PROBLEM TO WORK ON | Each line below from the "right hip: (407, 378)" line through the "right back paw: (960, 407)" line, those two included, must be restated word for word; the pictures must not be.

***** THE RECORDS *****

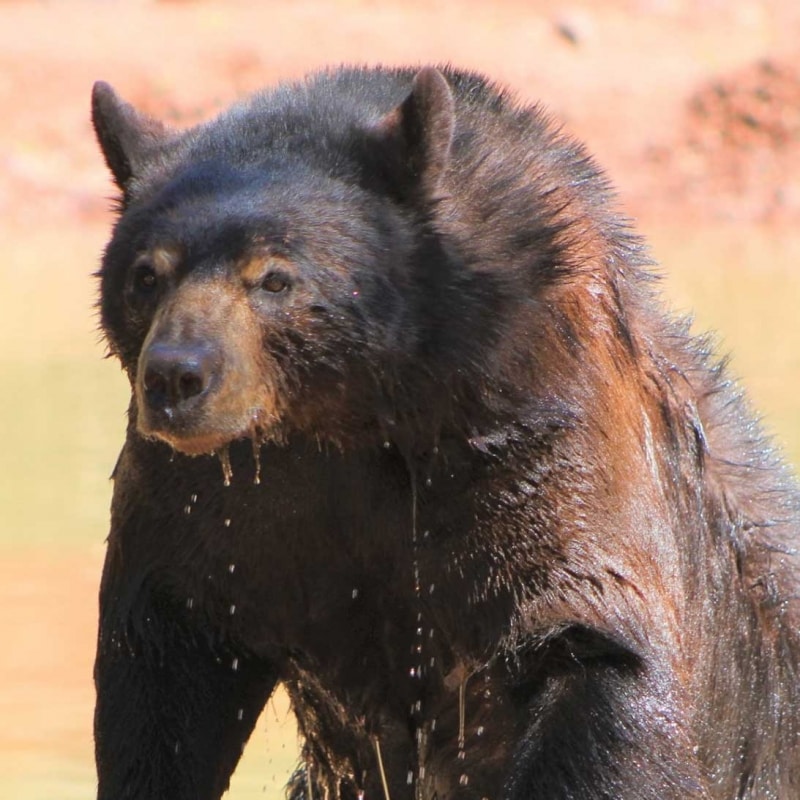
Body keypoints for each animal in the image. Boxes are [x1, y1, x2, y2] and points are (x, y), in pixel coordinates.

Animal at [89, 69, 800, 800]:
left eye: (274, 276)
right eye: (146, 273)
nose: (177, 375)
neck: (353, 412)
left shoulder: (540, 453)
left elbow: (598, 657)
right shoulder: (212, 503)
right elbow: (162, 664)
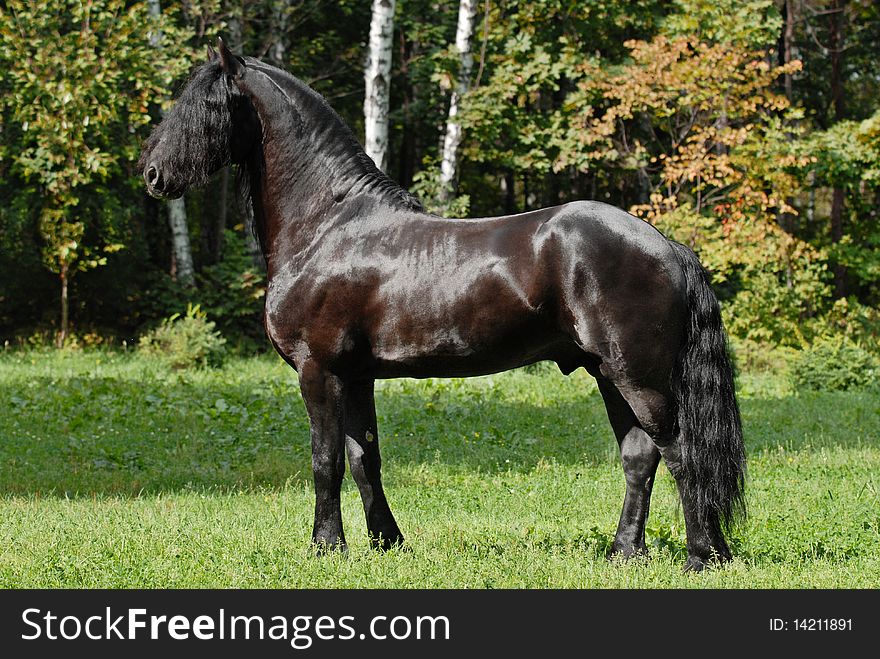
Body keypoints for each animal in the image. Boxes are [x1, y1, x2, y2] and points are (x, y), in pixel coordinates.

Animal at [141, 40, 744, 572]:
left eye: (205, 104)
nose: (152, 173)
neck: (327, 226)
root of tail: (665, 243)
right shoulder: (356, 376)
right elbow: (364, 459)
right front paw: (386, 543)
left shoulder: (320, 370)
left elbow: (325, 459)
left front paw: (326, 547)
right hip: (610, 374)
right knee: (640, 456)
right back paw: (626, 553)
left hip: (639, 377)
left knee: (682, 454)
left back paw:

*****
***** THE RECORDS *****

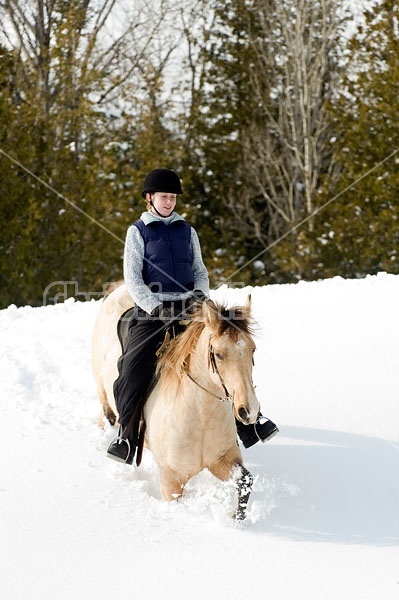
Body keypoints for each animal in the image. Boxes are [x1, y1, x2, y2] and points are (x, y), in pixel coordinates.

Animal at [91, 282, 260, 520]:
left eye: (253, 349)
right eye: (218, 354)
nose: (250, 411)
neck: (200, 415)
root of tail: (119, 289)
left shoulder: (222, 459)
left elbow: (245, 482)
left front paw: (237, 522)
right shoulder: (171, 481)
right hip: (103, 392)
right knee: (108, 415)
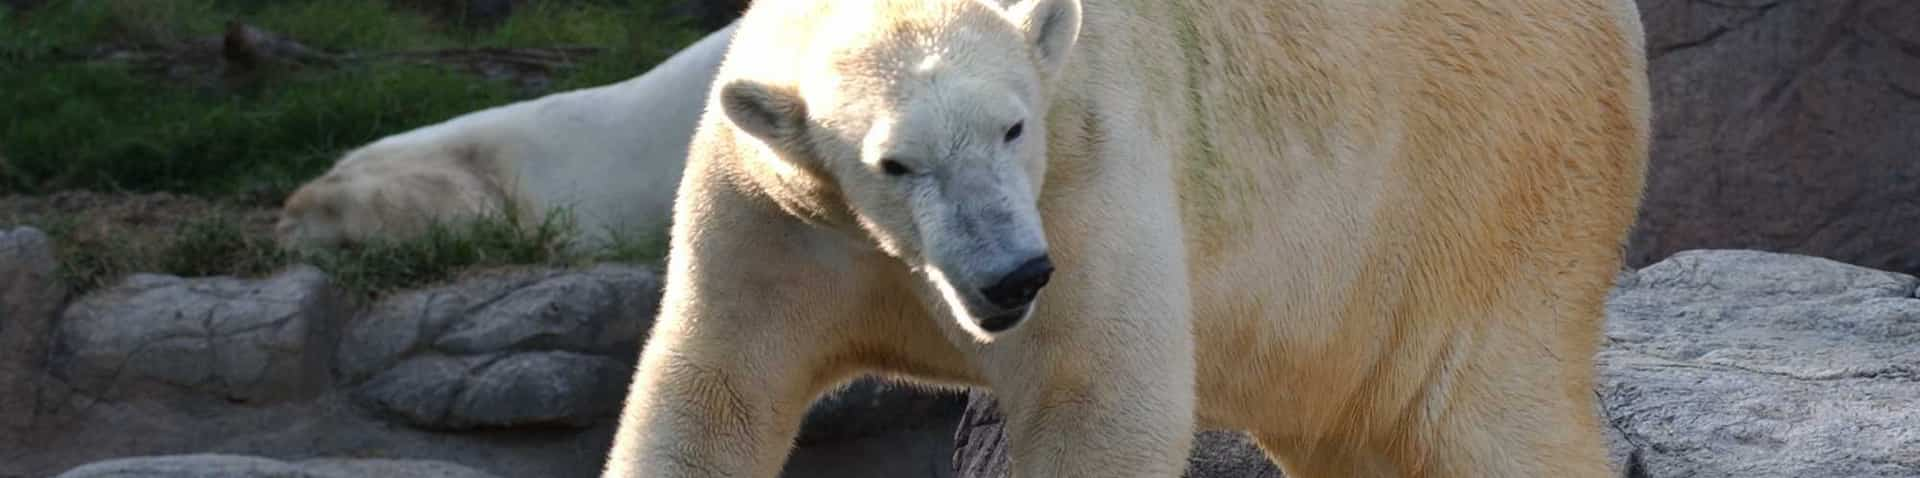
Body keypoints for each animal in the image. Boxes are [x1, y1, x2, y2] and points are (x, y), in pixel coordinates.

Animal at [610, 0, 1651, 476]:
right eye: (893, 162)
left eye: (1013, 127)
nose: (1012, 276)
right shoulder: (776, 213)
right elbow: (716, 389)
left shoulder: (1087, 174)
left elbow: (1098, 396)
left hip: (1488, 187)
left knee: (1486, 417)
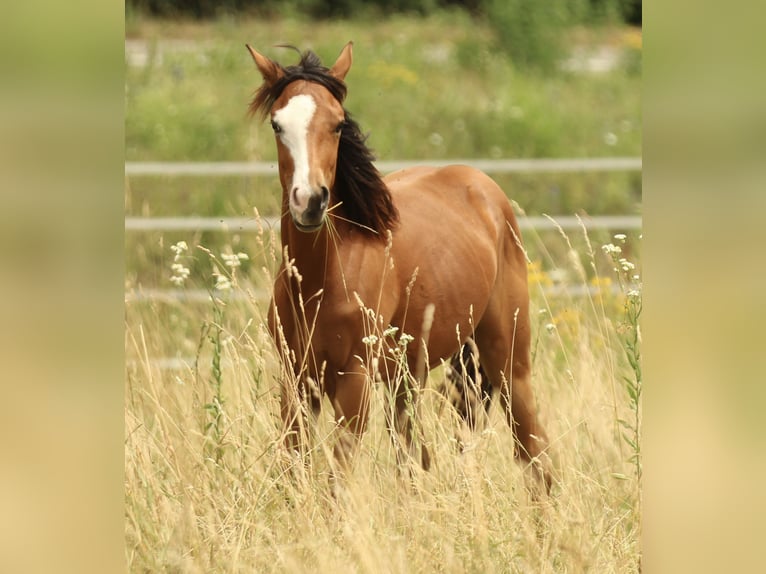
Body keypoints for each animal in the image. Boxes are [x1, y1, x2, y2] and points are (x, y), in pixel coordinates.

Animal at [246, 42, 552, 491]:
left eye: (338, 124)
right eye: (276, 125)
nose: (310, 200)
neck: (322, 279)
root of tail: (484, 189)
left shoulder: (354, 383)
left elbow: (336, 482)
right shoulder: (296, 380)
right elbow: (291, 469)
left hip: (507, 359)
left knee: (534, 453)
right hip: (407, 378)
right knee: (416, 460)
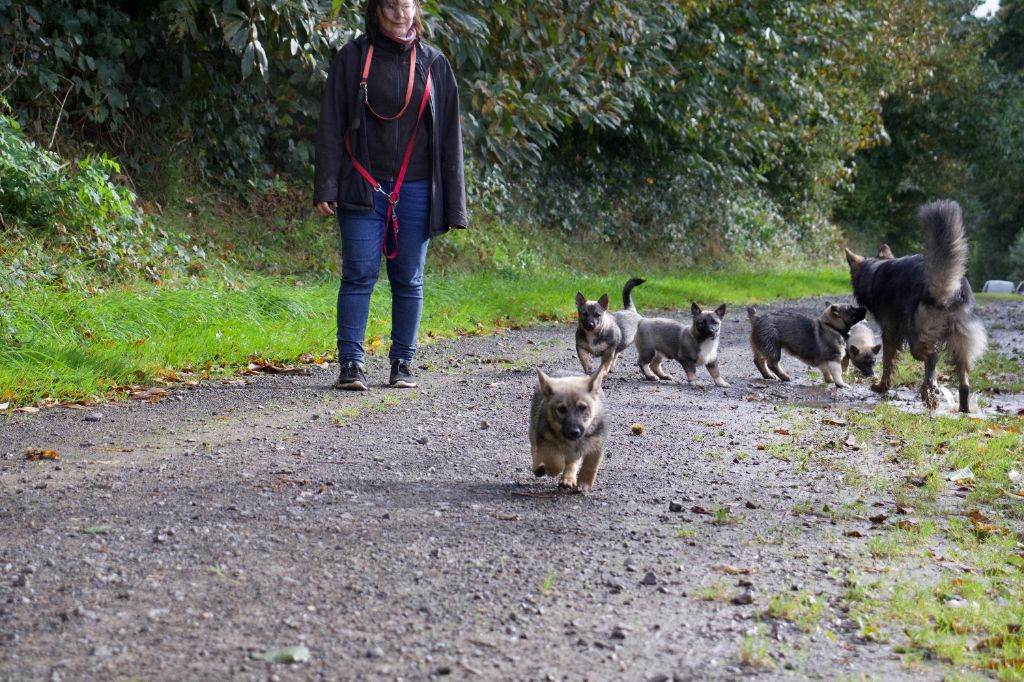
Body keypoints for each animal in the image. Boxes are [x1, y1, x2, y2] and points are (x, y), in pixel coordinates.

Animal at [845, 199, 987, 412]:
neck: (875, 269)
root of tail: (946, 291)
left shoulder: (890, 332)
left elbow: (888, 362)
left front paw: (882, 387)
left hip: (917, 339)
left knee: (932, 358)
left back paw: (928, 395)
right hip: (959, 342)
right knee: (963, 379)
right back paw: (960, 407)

*****

SOLUTION BELOW |
right hip: (407, 378)
right knee: (416, 460)
Body keypoints for each animal in the image. Boxes are [x1, y1, x2, y2] and points are (x, y), in pixel coordinates.

Animal at [845, 199, 987, 412]:
neck: (875, 269)
root of tail: (946, 291)
left shoulder: (890, 332)
left elbow: (888, 362)
left front paw: (882, 387)
left hip: (917, 339)
left knee: (932, 358)
left back paw: (928, 395)
right hip: (959, 342)
right knee: (963, 379)
right back paw: (960, 407)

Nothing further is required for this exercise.